Time Gentlemen Please!







Red faced, whiskers bristling, mine host shakes his brass bell vigorously and leans over the counter to glare around the gloomy, oak-beamed room. “‘Aven’t yer got homes to go to?” he bellows. “It’s time, gentlemen.” Reluctantly, the young couple get up from their cosy table in the corner, the old man by the roaring log fire puts on his flat cap, the middle-aged bottle blonde at the bar tips the remains of her gin and tonic into her scarlet stained lips, and the lager lads ignore everyone, firmly fixed on finishing their game of darts. It’s cold outside. In here it is warm. In here is a world away from work tomorrow and the agonies of real life. In here is the British pub - a home from home for the locals, and a drop in place for the tourist keen to experience this unique aspect of British life and social history.

The typical British local is a tiny community that closes together with fierce loyalty, forming its own sports teams to do battle with rival pubs in the area. The British pub offers alcohol, food, warmth, entertainment and sometimes a bed for the night. The British pub is the best outlet for Britain’s best product: cask-conditioned, top fermenting, fruity yet bitter ale. The British pub is many things to many people, and its history and development has mirrored the social history of the British people themselves.

A place in which to consume alcohol is common to all countries, and certainly the Celtic warriors of Ancient Britain would have knocked back their heather flavoured ales sitting on benches like a German bierkeller. However, with the Roman invasion came roads and a need to set up taverns to refresh the weary traveller. These taverns would have offered food and drink and games such as chequers (a common pub sign). The British pub was starting to take shape. Games are an essential part of a traditional British local, though the larger, modern pubs in high traffic locations will have no dart board, pool table or petanque pitch: such activities will presumably interrupt beer sales.
------
Task directions: Copy the stretch from "Red faced, whiskers" through "and social history." in the piece on the British pub, word for word. The material that comes next stands apart from the piece on the British pub.
------
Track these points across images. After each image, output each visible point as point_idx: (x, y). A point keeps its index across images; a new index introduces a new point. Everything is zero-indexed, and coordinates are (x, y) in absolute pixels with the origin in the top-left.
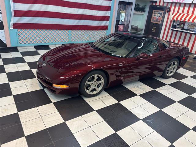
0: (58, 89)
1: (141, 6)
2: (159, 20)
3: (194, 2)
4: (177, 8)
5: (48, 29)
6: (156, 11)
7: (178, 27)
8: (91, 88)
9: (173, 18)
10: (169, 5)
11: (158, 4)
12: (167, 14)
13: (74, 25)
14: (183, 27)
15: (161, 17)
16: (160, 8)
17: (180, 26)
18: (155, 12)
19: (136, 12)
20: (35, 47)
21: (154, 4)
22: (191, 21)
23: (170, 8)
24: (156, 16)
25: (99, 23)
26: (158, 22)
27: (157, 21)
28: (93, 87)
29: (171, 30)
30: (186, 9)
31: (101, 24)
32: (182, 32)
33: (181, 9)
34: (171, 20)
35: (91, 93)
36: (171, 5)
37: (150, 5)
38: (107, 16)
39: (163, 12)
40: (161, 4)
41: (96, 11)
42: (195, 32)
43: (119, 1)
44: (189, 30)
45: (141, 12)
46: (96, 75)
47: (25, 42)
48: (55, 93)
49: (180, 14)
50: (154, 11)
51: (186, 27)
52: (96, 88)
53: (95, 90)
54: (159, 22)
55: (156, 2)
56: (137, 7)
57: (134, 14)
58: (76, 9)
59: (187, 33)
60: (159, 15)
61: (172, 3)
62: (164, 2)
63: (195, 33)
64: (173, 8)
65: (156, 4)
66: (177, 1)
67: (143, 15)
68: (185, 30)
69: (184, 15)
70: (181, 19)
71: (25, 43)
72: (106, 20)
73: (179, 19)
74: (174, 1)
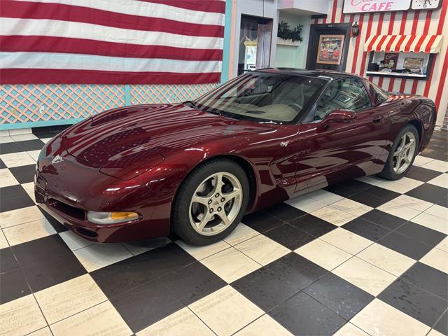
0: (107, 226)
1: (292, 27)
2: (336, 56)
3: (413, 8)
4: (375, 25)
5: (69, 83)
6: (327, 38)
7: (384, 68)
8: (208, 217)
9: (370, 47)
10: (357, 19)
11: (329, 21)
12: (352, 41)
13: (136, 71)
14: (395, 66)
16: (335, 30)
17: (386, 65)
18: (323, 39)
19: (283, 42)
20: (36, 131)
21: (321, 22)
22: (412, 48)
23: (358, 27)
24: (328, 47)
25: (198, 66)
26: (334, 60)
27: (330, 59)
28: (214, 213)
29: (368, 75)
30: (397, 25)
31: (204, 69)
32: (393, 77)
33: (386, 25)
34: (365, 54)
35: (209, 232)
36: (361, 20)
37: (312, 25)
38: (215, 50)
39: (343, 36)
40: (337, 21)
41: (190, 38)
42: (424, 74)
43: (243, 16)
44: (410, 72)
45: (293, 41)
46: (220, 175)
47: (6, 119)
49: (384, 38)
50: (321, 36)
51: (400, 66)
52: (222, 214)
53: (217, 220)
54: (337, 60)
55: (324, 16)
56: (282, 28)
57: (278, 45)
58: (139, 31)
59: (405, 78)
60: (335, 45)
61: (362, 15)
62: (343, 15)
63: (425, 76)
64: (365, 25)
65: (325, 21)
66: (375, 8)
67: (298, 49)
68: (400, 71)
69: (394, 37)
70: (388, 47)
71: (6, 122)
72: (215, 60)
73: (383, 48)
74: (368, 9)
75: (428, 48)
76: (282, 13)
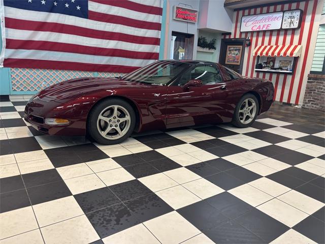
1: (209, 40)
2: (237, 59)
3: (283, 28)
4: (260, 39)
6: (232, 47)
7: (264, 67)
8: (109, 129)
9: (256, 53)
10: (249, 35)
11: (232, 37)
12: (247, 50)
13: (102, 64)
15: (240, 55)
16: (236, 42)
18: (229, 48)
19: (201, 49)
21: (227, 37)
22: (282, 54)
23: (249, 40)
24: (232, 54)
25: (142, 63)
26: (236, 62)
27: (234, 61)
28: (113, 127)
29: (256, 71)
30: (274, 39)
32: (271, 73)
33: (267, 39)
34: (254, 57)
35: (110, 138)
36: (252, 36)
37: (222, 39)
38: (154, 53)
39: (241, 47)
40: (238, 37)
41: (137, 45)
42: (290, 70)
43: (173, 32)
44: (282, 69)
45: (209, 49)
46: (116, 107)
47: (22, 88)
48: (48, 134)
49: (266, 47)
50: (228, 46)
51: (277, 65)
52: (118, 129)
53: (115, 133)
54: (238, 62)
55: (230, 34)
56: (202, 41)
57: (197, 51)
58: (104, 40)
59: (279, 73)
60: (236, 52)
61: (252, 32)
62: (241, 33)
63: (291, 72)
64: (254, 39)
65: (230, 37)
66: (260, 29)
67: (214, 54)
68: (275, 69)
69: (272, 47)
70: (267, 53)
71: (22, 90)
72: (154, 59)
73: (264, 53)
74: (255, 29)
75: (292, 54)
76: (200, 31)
------
Answer space:
Red faced, whiskers bristling, mine host shakes his brass bell vigorously and leans over the counter to glare around the gloomy, oak-beamed room. “‘Aven’t yer got homes to go to?” he bellows. “It’s time, gentlemen.” Reluctantly, the young couple get up from their cosy table in the corner, the old man by the roaring log fire puts on his flat cap, the middle-aged bottle blonde at the bar tips the remains of her gin and tonic into her scarlet stained lips, and the lager lads ignore everyone, firmly fixed on finishing their game of darts. It’s cold outside. In here it is warm. In here is a world away from work tomorrow and the agonies of real life. In here is the British pub - a home from home for the locals, and a drop in place for the tourist keen to experience this unique aspect of British life and social history.